==== RECORDED INFORMATION
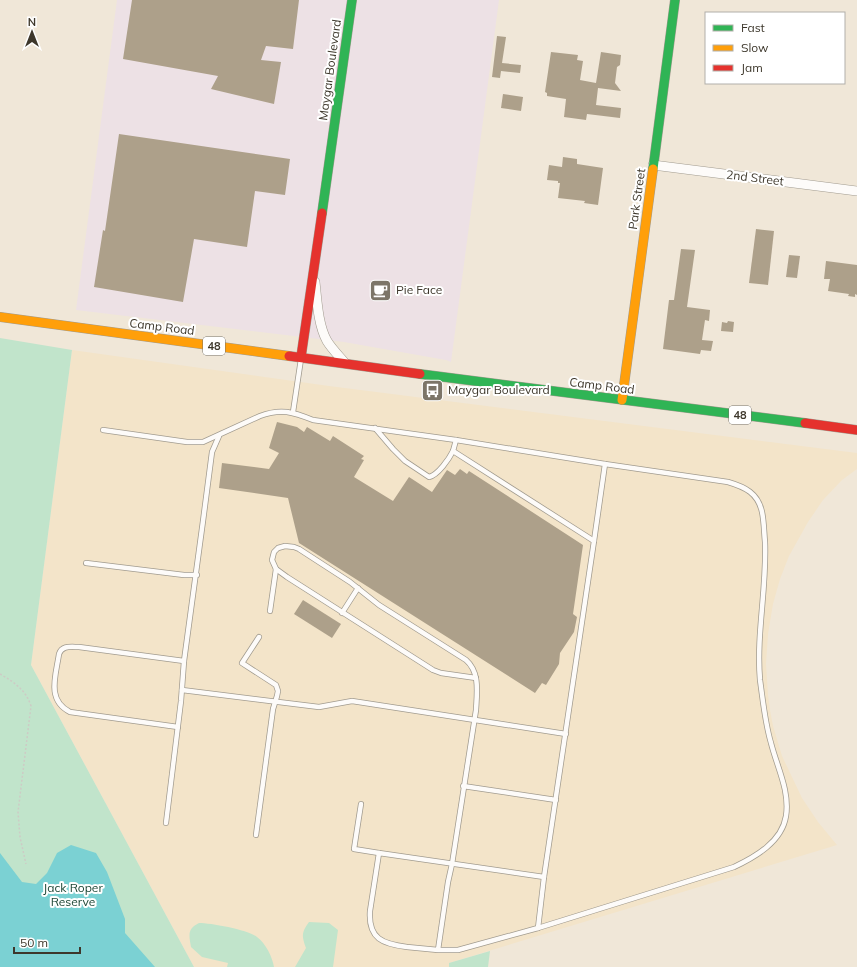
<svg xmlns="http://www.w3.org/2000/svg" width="857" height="967" viewBox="0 0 857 967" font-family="Mulish,sans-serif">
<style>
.commercial{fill:#ede1e5}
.built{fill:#f3e4c9}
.green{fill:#c1e4cb}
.water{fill:#7bd1d3}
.building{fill:#ada08a}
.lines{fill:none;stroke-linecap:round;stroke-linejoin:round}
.lane-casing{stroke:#a19b8f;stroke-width:6}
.street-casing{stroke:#a19b8f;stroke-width:10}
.fast-casing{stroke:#a19b8f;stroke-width:10}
.slow-casing{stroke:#a19b8f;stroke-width:10}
.jam-casing{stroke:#a19b8f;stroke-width:10}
.path{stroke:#cdcbc5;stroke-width:1.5;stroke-dasharray:2 2;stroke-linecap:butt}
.lane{stroke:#fdfbf9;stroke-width:4.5}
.street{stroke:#fdfbf9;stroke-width:9}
.fast{stroke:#30b455;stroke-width:9}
.slow{stroke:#ff9f0a;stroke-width:9}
.jam{stroke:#e5322d;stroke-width:9}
.labels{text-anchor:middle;stroke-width:4;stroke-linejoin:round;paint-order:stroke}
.shield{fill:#fff;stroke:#77736b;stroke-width:1}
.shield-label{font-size:11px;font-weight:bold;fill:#3d372b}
.street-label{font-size:12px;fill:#3d372b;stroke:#fff}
.poi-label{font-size:12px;fill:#3d372b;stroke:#fff;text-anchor:start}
.park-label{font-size:12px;fill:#1d4635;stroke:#fff}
</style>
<rect width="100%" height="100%" fill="#f0e7d8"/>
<polygon class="commercial" points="117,0 499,0 451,362 446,360 344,342 76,310"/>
<polygon class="built" points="72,350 329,386 857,453 857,469 842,480 823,500 808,522 789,556 780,579 773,604 768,634 766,664 768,695 770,710 773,726 782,756 802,798 818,822 837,845 449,963 449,967 194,967 31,665"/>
<g class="green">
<polygon points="0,338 72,350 31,665 194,967 0,967"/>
<path d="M 309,922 L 329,923 L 338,930 L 333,967 L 295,967 L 306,948 C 302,936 301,933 309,922 Z"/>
<path d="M 199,923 C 211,923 249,930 257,937 C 266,944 272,956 274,967 L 227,967 L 228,963 L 202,957 L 191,947 C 189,935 187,929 199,923 Z"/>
<polygon points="490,951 488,967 449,967 449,963"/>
</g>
<polygon class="water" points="71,845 96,853 107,872 125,919 125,933 155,967 0,967 0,853 22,882 36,884 47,873 57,853"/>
<g class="building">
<polygon points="132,0 299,0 293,49 266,46 261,60 281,62 274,104 211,89 218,76 123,59"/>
<polygon points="497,36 506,37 502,63 521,65 520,73 501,71 500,78 492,77"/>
<polygon points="551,52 578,55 577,60 583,61 580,80 596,83 601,52 621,55 620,65 617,67 615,83 621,91 598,88 596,105 621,108 620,118 587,114 586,120 564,117 566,99 547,96 547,93 545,92"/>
<polygon points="503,94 523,97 521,111 501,108"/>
<polygon points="119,134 290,159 285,195 255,191 247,247 194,239 183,302 94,287 103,230 105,231"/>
<polygon points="563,157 577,159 577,164 603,168 598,205 584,203 585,201 558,198 560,183 558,183 558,181 547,180 549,165 562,167"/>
<polygon points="756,229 774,231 768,285 749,283"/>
<polygon points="681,249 695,250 687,307 710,310 709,321 705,320 702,340 713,341 711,351 701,350 700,354 663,349 669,300 674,300"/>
<polygon points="789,255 800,256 797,278 786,277"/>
<polygon points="826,261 857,265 857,295 855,294 855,297 848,296 849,294 828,291 830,279 824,279"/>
<polygon points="728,321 734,322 733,332 721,331 722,322 727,323"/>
<polygon points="277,422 297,427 304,432 307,427 330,441 333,436 364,456 361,459 364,460 354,477 393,501 409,477 432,492 447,470 455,475 460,469 467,474 469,471 583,545 573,614 577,617 574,632 560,653 559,664 546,685 542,683 535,693 299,543 288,498 219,488 222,463 269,469 279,453 269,448"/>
<polygon points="303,600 341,624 332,638 294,614"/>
</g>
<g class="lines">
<defs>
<g id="lane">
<polyline points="293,412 301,359"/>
<path d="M 375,428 L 393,449 L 405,461 L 429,477 C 438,475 449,459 453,451"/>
<path d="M 103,430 L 187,442 L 203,442 L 260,416 C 281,408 293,412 313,420 L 456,440 L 453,451 L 594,541 L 544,877"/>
<polyline points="456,440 605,464 594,541"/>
<polyline points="86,563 184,575 197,575"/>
<polyline points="276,569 287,577 433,670 441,673 476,678"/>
<path d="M 270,611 L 276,569 L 272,560 L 274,552 L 278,548 L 285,546 L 294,547 L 299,549 L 350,582 L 379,605 L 466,660 C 480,672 477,692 476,710 L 452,864 L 448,882 L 438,950 C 428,949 417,948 407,947 C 383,944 368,939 370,911 L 379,853 L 544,877 L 538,928 L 458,950 L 438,950"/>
<polyline points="342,613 358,588"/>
<polyline points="182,690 319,707 352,701 566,734"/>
<path d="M 178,727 L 70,712 C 46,700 56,675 59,654 C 62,645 71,647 79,647 L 184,661"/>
<polyline points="463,786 556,800"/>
<polyline points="361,804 354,849 379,853"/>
<polyline points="166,823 181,701 184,661 203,521 212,452 219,436"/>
<polyline points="256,835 273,709 277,696 278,691 276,685 242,663 259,637"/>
<path d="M 538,928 L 734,867 C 755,857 782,842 786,816 C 790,791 777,767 771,743 C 765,723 763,701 760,680 C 756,634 767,588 765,542 C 764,532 764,521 762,512 C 758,493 745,487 728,482 L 605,464"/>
</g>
<g id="street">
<polyline points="653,165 857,191"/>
<path d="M 315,282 C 317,300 318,325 327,341 C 332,349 339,356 345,363"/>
</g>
<g id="fast">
<polyline points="653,169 675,0"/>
<polyline points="322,213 352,0"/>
<polyline points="420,374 805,423"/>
</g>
<g id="slow">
<polyline points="0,317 289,356"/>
<polyline points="622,400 653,169"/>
</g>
<g id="jam">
<polyline points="289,356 420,374"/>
<polyline points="301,357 322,213"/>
<polyline points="805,423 857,430"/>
</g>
</defs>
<use href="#lane" class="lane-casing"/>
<use href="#street" class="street-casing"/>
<use href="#fast" class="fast-casing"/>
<use href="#slow" class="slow-casing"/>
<use href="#jam" class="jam-casing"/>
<path class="path" d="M 0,674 C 14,682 26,690 31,706 L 18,812 L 20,837 L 26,864"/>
<use href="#lane" class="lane"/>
<use href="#street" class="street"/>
<use href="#fast" class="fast"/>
<use href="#slow" class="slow"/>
<use href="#jam" class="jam"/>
</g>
<defs>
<symbol id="cafe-square" viewBox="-11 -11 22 22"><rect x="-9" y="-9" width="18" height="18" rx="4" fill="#7c7568" stroke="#fff"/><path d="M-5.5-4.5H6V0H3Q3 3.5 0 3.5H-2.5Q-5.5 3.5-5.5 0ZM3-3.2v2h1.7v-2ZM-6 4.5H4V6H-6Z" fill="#fff"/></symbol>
<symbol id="bus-square" viewBox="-11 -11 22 22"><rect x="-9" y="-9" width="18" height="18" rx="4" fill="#7c7568" stroke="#fff"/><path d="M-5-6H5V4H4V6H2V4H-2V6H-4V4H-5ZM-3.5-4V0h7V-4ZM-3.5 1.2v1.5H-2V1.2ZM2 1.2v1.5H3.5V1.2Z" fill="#fff"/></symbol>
</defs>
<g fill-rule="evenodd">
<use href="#cafe-square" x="368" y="278" width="25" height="25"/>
<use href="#bus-square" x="420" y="378" width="25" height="25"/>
</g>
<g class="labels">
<g class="shield">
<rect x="203" y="337" width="22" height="18" rx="3"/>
<rect x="729" y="406" width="22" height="18" rx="3"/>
</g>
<g class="shield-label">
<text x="214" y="350">48</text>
<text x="740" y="419">48</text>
</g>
<g class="street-label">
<text transform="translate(330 70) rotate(-82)" y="4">Maygar Boulevard</text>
<text transform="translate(755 178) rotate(7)" y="4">2nd Street</text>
<text transform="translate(637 199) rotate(-82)" y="4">Park Street</text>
<text transform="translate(162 327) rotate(7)" y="4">Camp Road</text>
<text transform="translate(602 386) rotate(7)" y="4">Camp Road</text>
</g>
<g class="poi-label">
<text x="396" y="294">Pie Face</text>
<text x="448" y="394">Maygar Boulevard</text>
</g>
<g class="park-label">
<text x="73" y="892">Jack Roper<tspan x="73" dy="14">Reserve</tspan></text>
</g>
</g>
<rect x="705" y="12" width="140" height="72" fill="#ffffff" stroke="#b1afaa"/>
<rect x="713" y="25" width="20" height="6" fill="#30b455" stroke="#b1afaa"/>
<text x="741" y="32" font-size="12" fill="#3d372b">Fast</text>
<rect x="713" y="45" width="20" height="6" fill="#ff9f0a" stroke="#b1afaa"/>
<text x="741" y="52" font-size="12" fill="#3d372b">Slow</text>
<rect x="713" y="65" width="20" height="6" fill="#e5322d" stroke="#b1afaa"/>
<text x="741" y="72" font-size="12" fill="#3d372b">Jam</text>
<g transform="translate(32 32)" stroke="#ffffff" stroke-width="3" paint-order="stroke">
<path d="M0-3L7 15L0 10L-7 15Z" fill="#3d372b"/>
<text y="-6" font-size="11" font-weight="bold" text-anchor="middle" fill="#3d372b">N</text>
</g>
<path d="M14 947v6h66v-6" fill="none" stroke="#3d372b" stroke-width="2"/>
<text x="20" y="947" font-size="12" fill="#3d372b" stroke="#ffffff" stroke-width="3" paint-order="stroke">50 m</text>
</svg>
========
**PROBLEM:** Show each line in the entries that holds the string "lines".

**SOLUTION:**
.lines{fill:none;stroke-linecap:round;stroke-linejoin:round}
<g class="lines">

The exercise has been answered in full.